Easy use, cleaning and maintenance even in harsh environments make Fischer FiberOptic connectors ideal for demanding applications

Easy use, cleaning and maintenance even in harsh environments make Fischer FiberOptic connectors ideal for demanding applications

All connectors in the Fischer FiberOptic Series are ultra-rugged, able to withstand operating temperature ranges of -40°C to +85°C (depending on the fibre-optic cable), and are resistant to corrosion, salt mist, vibration and shock over 1,000 mating cycles. UPC and APC polishing reduces insertion and return losses, making devices more efficient. High-performance sealing (IP68 mated, 2m/24h; IP67 unmated) and best-in-class butt joint termini provide unmatched device protection, preventing damage even in harsh environments. Their ergonomic design makes these connectors easy to handle, and their removable sleeve holder (monobloc mate adapter) makes them easy to clean in the field, to keep devices in top condition. Unmated connectors can be rinsed freely under water or in an ultrasound bath. Connectors can easily be connected and disconnected with one hand, thanks to their push-pull locking system. All of Fischer Connectors’ products are manufactured under the most stringent quality conditions and tested to ISO and IEC standards.

To address design engineers’ needs for greater flexibility and efficiency, the Fischer FiberOptic Series offers a choice of full fibre optic (with one, two or four optical channels), or hybrid solutions (four channels, free distribution between optical and electrical lines). The newest addition to the series – the miniature, lightweight single fibre optic connector (FO1) – fulfils the growing market need for higher data transmission rates over long distances, minimising space and maximising efficiency. The hybrid connector is also ideal where space saving is essential. Integration is made easy thanks to a wide choice of body styles. All of these connectors can be pre-configured with Fischer FiberOptic Series reels of any required length, or integrated into custom assemblies (single mode UPC/APC and multimode UPC) for a convenient and flexible turnkey solution.

Customers in the oil and gas industry have chosen Fischer Connectors’ innovative, high-reliability solutions to allow the efficient extraction of natural resources in hazardous offshore and onshore environments, where dependable operation can help prevent costly downtime or accidents. These solutions have markedly improved the performance of devices used in seismic evaluation and drilling, geophysical exploration, monitoring and infrastructure maintenance. Fischer FiberOptic Series connectivity solutions ensure precise sensing capabilities, real-time information gathering and fast data transfer over long distances between oil and gas extraction points and control centers.

Reducing Complexity for Design Teams

In addition to providing vertically integrated solutions – comprising connectors, component parts and cables – Fischer Connectors accompanies customers through all stages of their project, from design, through prototyping, assembly and testing, to manufacturing. By putting its cutting-edge technology, production tools and experts at its customers’ disposal, Fischer Connectors reduces complexity in challenging applications and helps design teams bring new ideas to market quickly to gain a competitive edge. The company’s dedicated technical and customer support teams serve customers from its headquarters and state-of-the-art manufacturing facility in St-Prex, Switzerland, as well as from its network of subsidiaries and local partners worldwide.

**PROVIDED MATERIAL:**
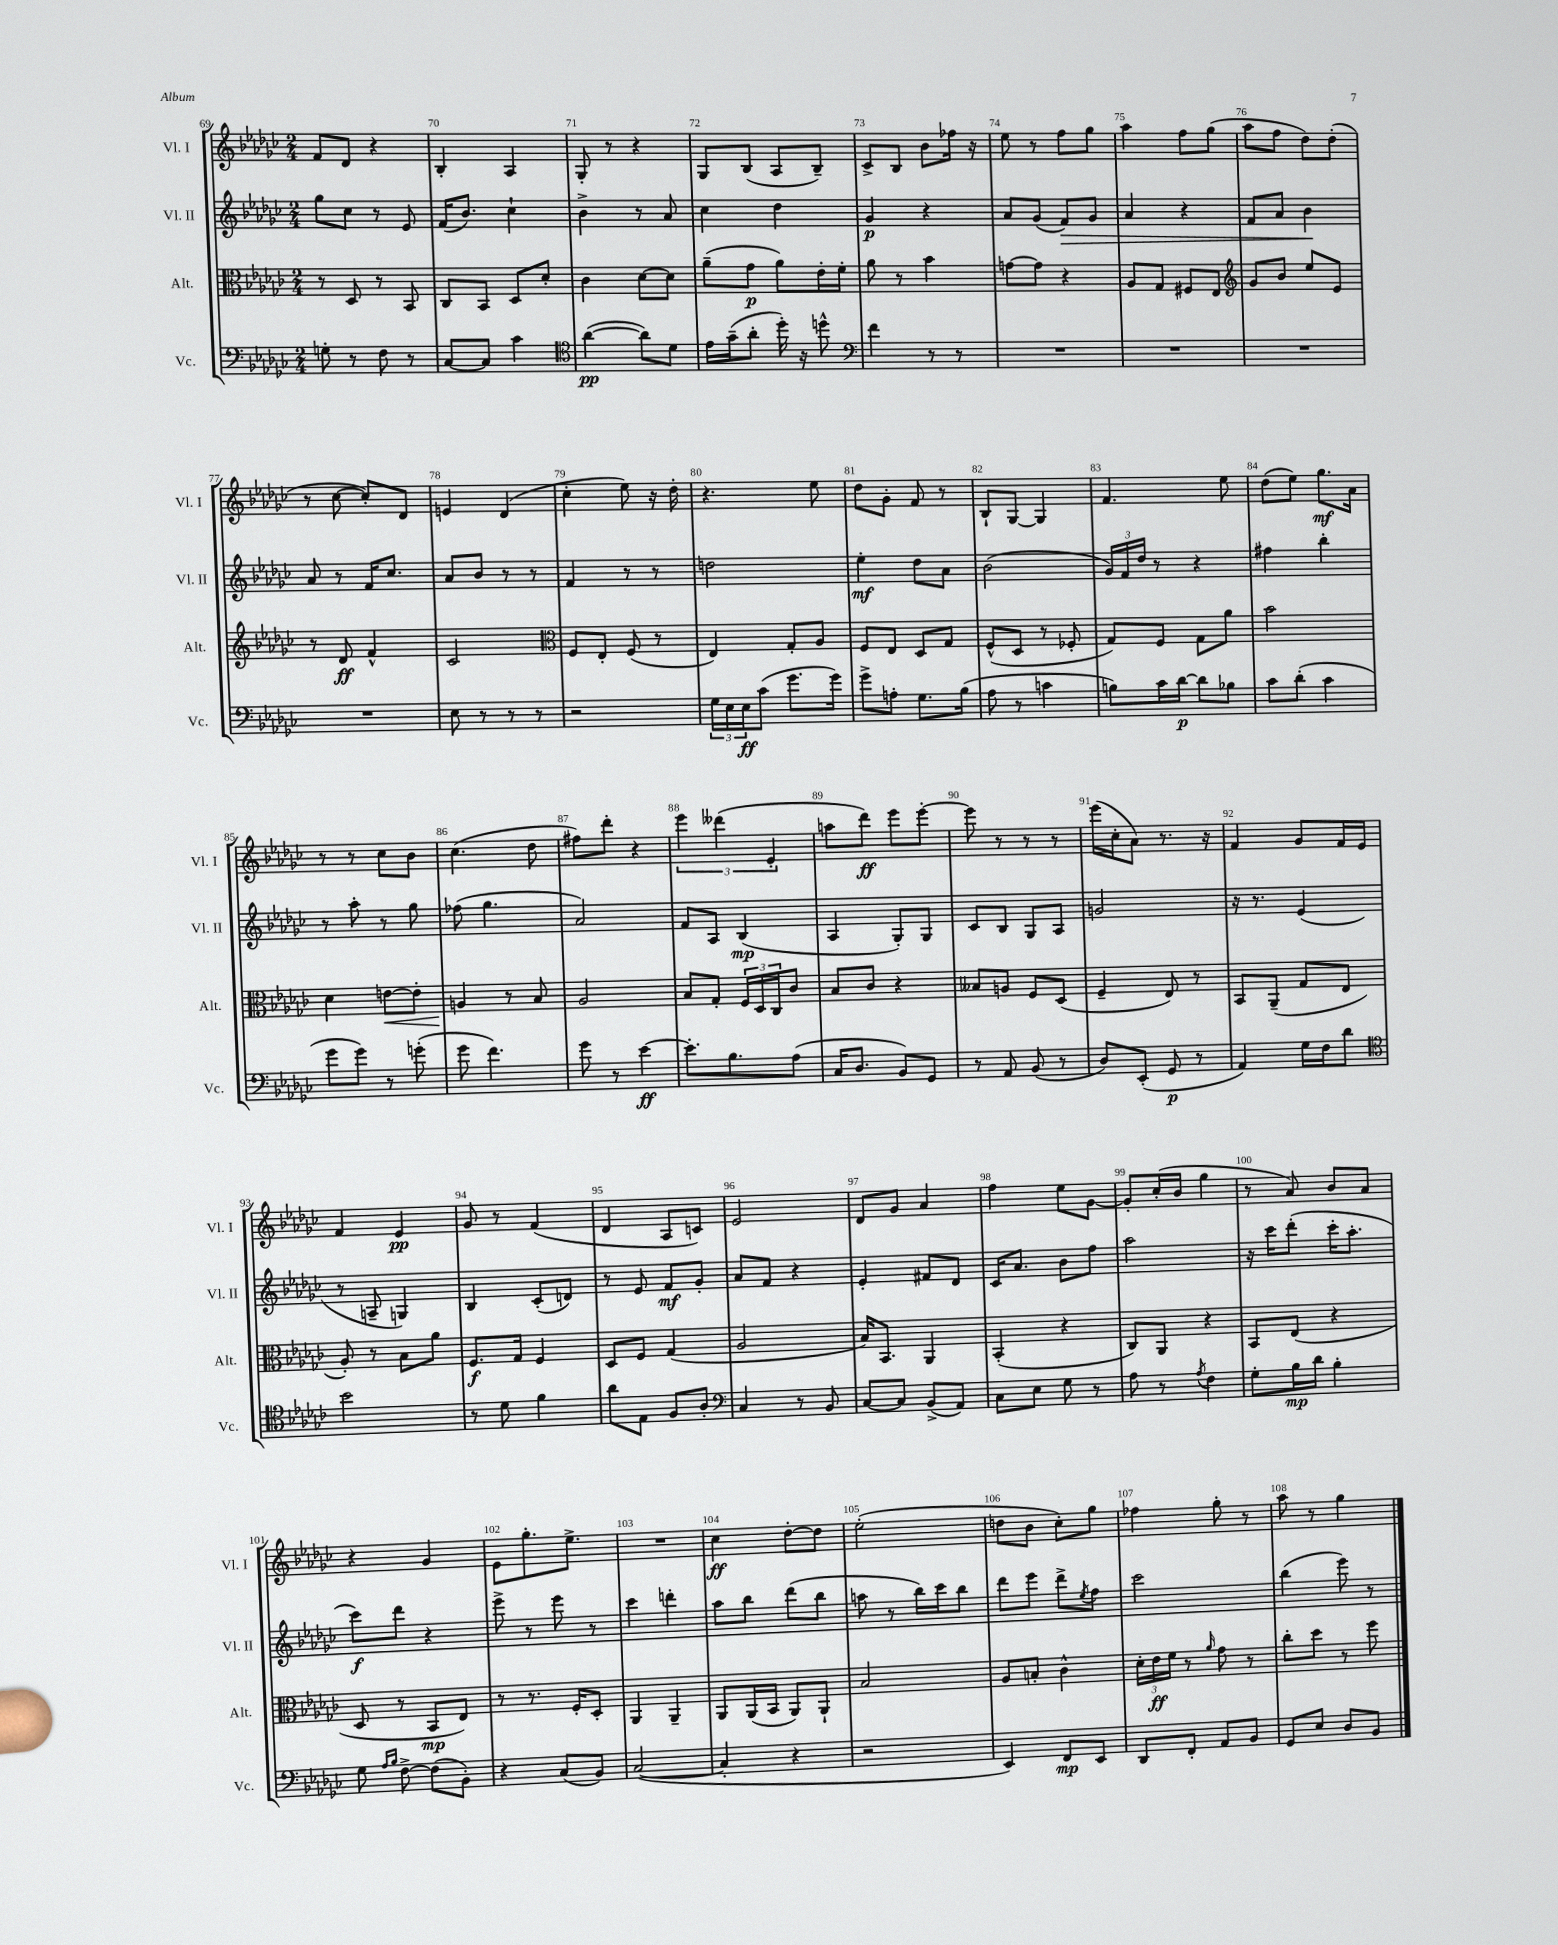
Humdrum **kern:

**AIM OF THE TASK:**
In the text on Fischer FiberOptic connectors, what makes these connectors easy to clean in the field? Answer in one to three sentences.

**ANSWER BELOW:**
Their removable sleeve holder, a monobloc mate adapter, makes them easy to clean in the field and keeps devices in top condition. Unmated connectors can also be rinsed freely under water or in an ultrasound bath.